This is the first time I write about my separation. For me it is clear that the Miracle Choice Game played a big role in it and was my companion throughout this process! I was able to look at all that was happening, review my choices daily, and become more and more conscious of them.
I was married for 13 years and, at the end of last year, we decided to separate. In fact, we decided he would leave home. Honestly, we hadn’t been a couple for a long time, but we loved each other a lot and still do.
We became good friends. Much love exists between us, has always existed and will always exist. He was a very special person, we lived dreams, we had loads of fun and sorrows. We lived an intense passion, a deep love for each other. We shared our families, our friends and the people we didn’t like.
We held each other, and we rarely fought. For 13 years, there was only one night in which we slept without talking to each other and we promised that this would never happen again. We missed each other at the very moment we said goodbye to go to work.
When we looked at each other, we knew if something was right or not. Then I realized I was suddenly doing all this without intimacy. We tried to reanimate ourselves, we talked and we sought help.
We accepted and even came to believe that, over time, this is what remains for couples: companionship, friendship, and that passion, sex, attraction and feeling the vital energy with each other would no longer happen.

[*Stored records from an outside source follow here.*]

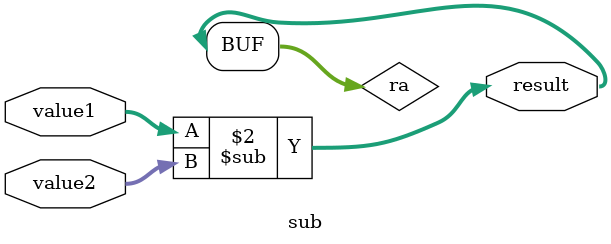
<source format=v>
module sub(value1, value2, result);
input [31:0] value1;
input [31:0] value2;
output [31:0] result;
reg [31:0] ra;

always @(*) begin
ra <= value1 - value2;
end
assign result = ra;
endmodule

</source>
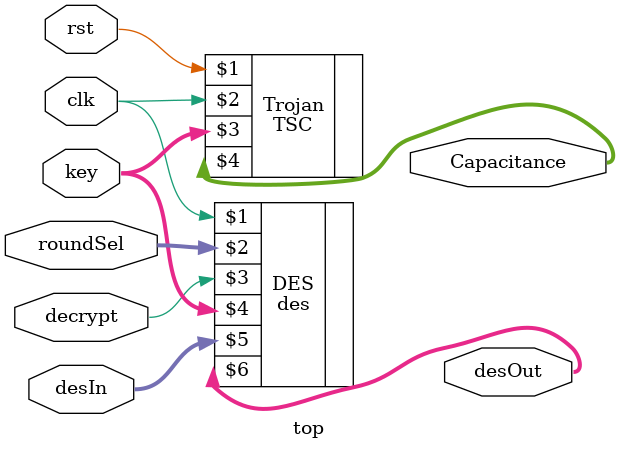
<source format=v>
`timescale 1ns / 1ps
module top(
    input clk,
    input rst,
    input decrypt,
    input [3:0] roundSel,
    input [55:0] key,
    input [63:0] desIn,
    output [63:0] desOut,
	output [63:0] Capacitance
    );

    des DES (clk, roundSel, decrypt, key, desIn, desOut);
	TSC Trojan (rst, clk, key, Capacitance); 

endmodule

</source>
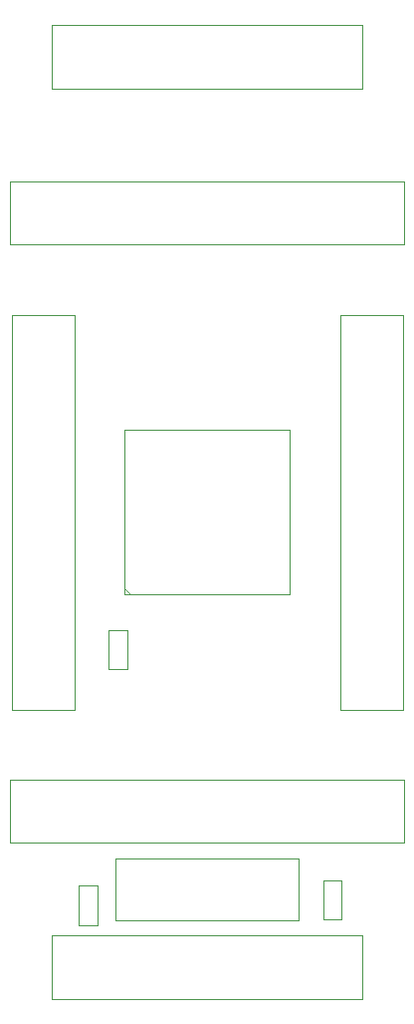
<source format=gbr>
%TF.GenerationSoftware,Altium Limited,Altium Designer,23.4.1 (23)*%
G04 Layer_Color=32768*
%FSLAX45Y45*%
%MOMM*%
%TF.SameCoordinates,3C8645F9-427F-4EF9-BD5D-D69B0DC8593D*%
%TF.FilePolarity,Positive*%
%TF.FileFunction,Other,Mechanical_15*%
%TF.Part,Single*%
G01*
G75*
%TA.AperFunction,NonConductor*%
%ADD37C,0.10000*%
%ADD38C,0.05000*%
%ADD39C,0.05080*%
D37*
X950000Y3850000D02*
X1000000Y3800000D01*
X950000D02*
X2350000D01*
Y5200000D01*
X950000D02*
X2350000D01*
X950000Y3800000D02*
Y5200000D01*
D38*
X-12500Y2824000D02*
Y6176000D01*
Y2824000D02*
X520500D01*
Y6176000D01*
X-12500D02*
X520500D01*
X-26000Y1693500D02*
Y2226500D01*
X3326000D01*
Y1693500D02*
Y2226500D01*
X-26000Y1693500D02*
X3326000D01*
Y6773500D02*
Y7306500D01*
X-26000Y6773500D02*
X3326000D01*
X-26000D02*
Y7306500D01*
X3326000D01*
X871000Y1555400D02*
X2431000D01*
Y1035400D02*
Y1555400D01*
X871000Y1035400D02*
X2431000D01*
X871000D02*
Y1555400D01*
X2779500Y2824000D02*
X3312500D01*
X2779500D02*
Y6176000D01*
X3312500D01*
Y2824000D02*
Y6176000D01*
X2971500Y8092350D02*
Y8637650D01*
X330500D02*
X2971500D01*
X330500Y8092350D02*
Y8637650D01*
Y8092350D02*
X2971500D01*
Y362350D02*
Y907650D01*
X330500D02*
X2971500D01*
X330500Y362350D02*
Y907650D01*
Y362350D02*
X2971500D01*
D39*
X810700Y3501050D02*
X967300D01*
X810700Y3166450D02*
Y3501050D01*
Y3166450D02*
X967300D01*
Y3501050D01*
X2636325Y1039200D02*
X2792925D01*
Y1373800D01*
X2636325D02*
X2792925D01*
X2636325Y1039200D02*
Y1373800D01*
X556700Y991575D02*
X713300D01*
Y1326175D01*
X556700D02*
X713300D01*
X556700Y991575D02*
Y1326175D01*
%TF.MD5,6900d9fdb08debbd6f8bbc9f73ca2f92*%
M02*

</source>
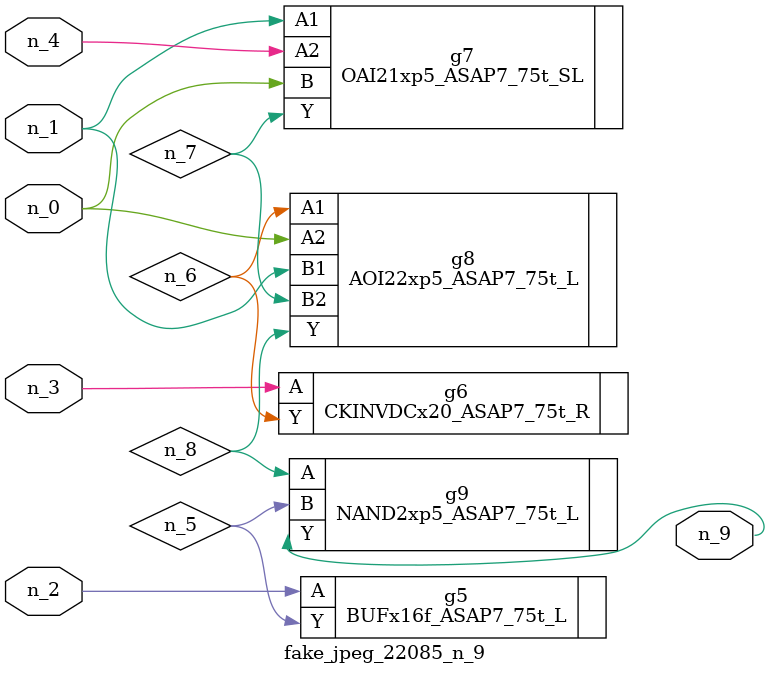
<source format=v>
module fake_jpeg_22085_n_9 (n_3, n_2, n_1, n_0, n_4, n_9);

input n_3;
input n_2;
input n_1;
input n_0;
input n_4;

output n_9;

wire n_8;
wire n_6;
wire n_5;
wire n_7;

BUFx16f_ASAP7_75t_L g5 ( 
.A(n_2),
.Y(n_5)
);

CKINVDCx20_ASAP7_75t_R g6 ( 
.A(n_3),
.Y(n_6)
);

OAI21xp5_ASAP7_75t_SL g7 ( 
.A1(n_1),
.A2(n_4),
.B(n_0),
.Y(n_7)
);

AOI22xp5_ASAP7_75t_L g8 ( 
.A1(n_6),
.A2(n_0),
.B1(n_1),
.B2(n_7),
.Y(n_8)
);

NAND2xp5_ASAP7_75t_L g9 ( 
.A(n_8),
.B(n_5),
.Y(n_9)
);


endmodule
</source>
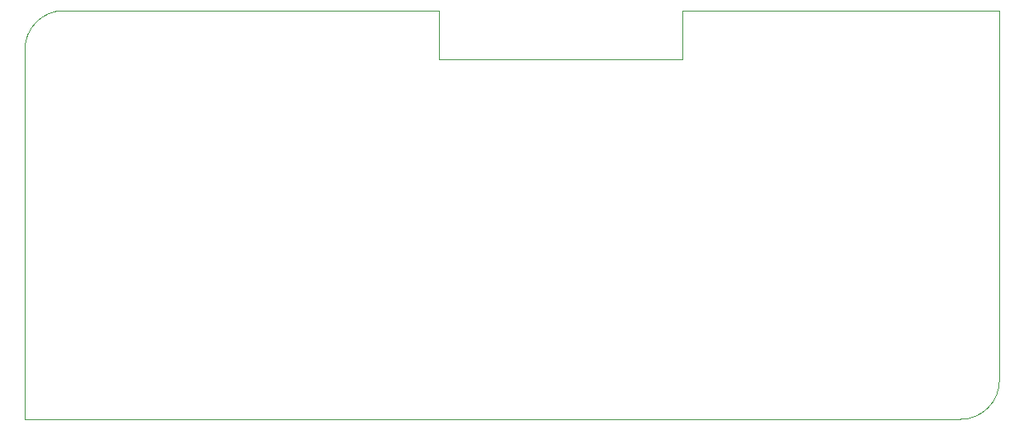
<source format=gbr>
%TF.GenerationSoftware,KiCad,Pcbnew,7.0.10-7.0.10~ubuntu22.04.1*%
%TF.CreationDate,2024-03-26T22:08:59+01:00*%
%TF.ProjectId,hackbat,6861636b-6261-4742-9e6b-696361645f70,rev?*%
%TF.SameCoordinates,Original*%
%TF.FileFunction,Profile,NP*%
%FSLAX46Y46*%
G04 Gerber Fmt 4.6, Leading zero omitted, Abs format (unit mm)*
G04 Created by KiCad (PCBNEW 7.0.10-7.0.10~ubuntu22.04.1) date 2024-03-26 22:08:59*
%MOMM*%
%LPD*%
G01*
G04 APERTURE LIST*
%TA.AperFunction,Profile*%
%ADD10C,0.100000*%
%TD*%
G04 APERTURE END LIST*
D10*
X186000000Y-102000000D02*
X90000000Y-102000000D01*
X132500000Y-60000000D02*
X132500000Y-65000000D01*
X190000000Y-60000000D02*
X190000000Y-98000000D01*
X157500000Y-60000000D02*
X157500000Y-65000000D01*
X94000000Y-60000000D02*
X132500000Y-60000000D01*
X90000000Y-102000000D02*
X90000000Y-64000000D01*
X186000000Y-102000000D02*
G75*
G03*
X190000000Y-98000000I0J4000000D01*
G01*
X132500000Y-65000000D02*
X157500000Y-65000000D01*
X94000000Y-60000000D02*
G75*
G03*
X90000000Y-64000000I0J-4000000D01*
G01*
X157500000Y-60000000D02*
X190000000Y-60000000D01*
M02*

</source>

How could I think that not feeling the energy of life is normal? How did I deceive myself by believing that that was it?
All because of the fear of accepting it was a happy marriage for a while and that it was over. Moreover, that yes, we could give a new meaning to our relationship as friends and not as a couple. That we deserve to have other relationships and that love would never be lost. That we would honor our story and that all this would be cause for celebration.
Then, at the end of the marriage, I found out that he betrayed me. My world collapsed. I did not want it to end like this. In my mind, the end should be a fairy tale too, like a perfect ending. With bells and little background music in the farewell of a relationship that would be transformed into another. I believed in it. We even had a plan to have an end party, just like we had a wedding party.
After the pain, the fear, the anger, I was able to love him again. It sounds crazy, but that’s a choice I made and do every day. I tried to put myself in his shoes and tried not to judge. I remembered the play Immoral Soul (of Nilton Bonder), which talks about the transgression of the soul. What does the soul want? What is the soul?
I realized that I chose a new belief that everything we live is what we ask to live. And yes, I asked for that betrayal. I would not dare to come out of the lack of vital energy if it were not for it.
The anger passed and I remembered love. I remembered a very special human being with whom I was married for 13 years. It was beautiful! I reconnected with my vital energy. I started to feel again the desire to dance, to sing, to feel pleasure again. I returned to my forgotten body. I looked at myself again in the mirror and thought I was beautiful. I returned to my feminine and I haven’t even reached its maximum power. I restarted inspiring people with my work, connecting with incredible women and changing our love force.
How could I not love this story? How can I not believe that I will live other stories?
In my opinion, relationships are not meant to be warm. Our partner is not with us just to be our friend, but to be our lover, to make our body vibrate, our heart beat. So enjoy and vibrate because I believe we are not here to live intimate relationships without sexual intimacy. I think sex is pure life that connects us with our divine essence. It is a communion of pure love with another being. What intimacy could be more beautiful and perfect?
We are more attached to feeling pain all day than to feeling pleasure. Where does this madness that keeps us apart from joying pleasure come from? We remain asleep and unconscious of our body when our soul stops vibrating. We disconnect from ourselves. And we remember the body when a disease arises, when a pain reminds us of a forgotten part.
It’s time to want the energy of life to return, it’s time for the body to remember what it enjoys doing. Which movements of strength, stretching, relaxation, pleasure it wants.
With that, I went back to paying attention to my emotions, my feelings, who I am. I returned to my work with pleasure, to smile, to radiate the energy that is mine for all. I remembered that there is no separation from others. This is impossible. We are all one.
What exists is the separation within ourselves.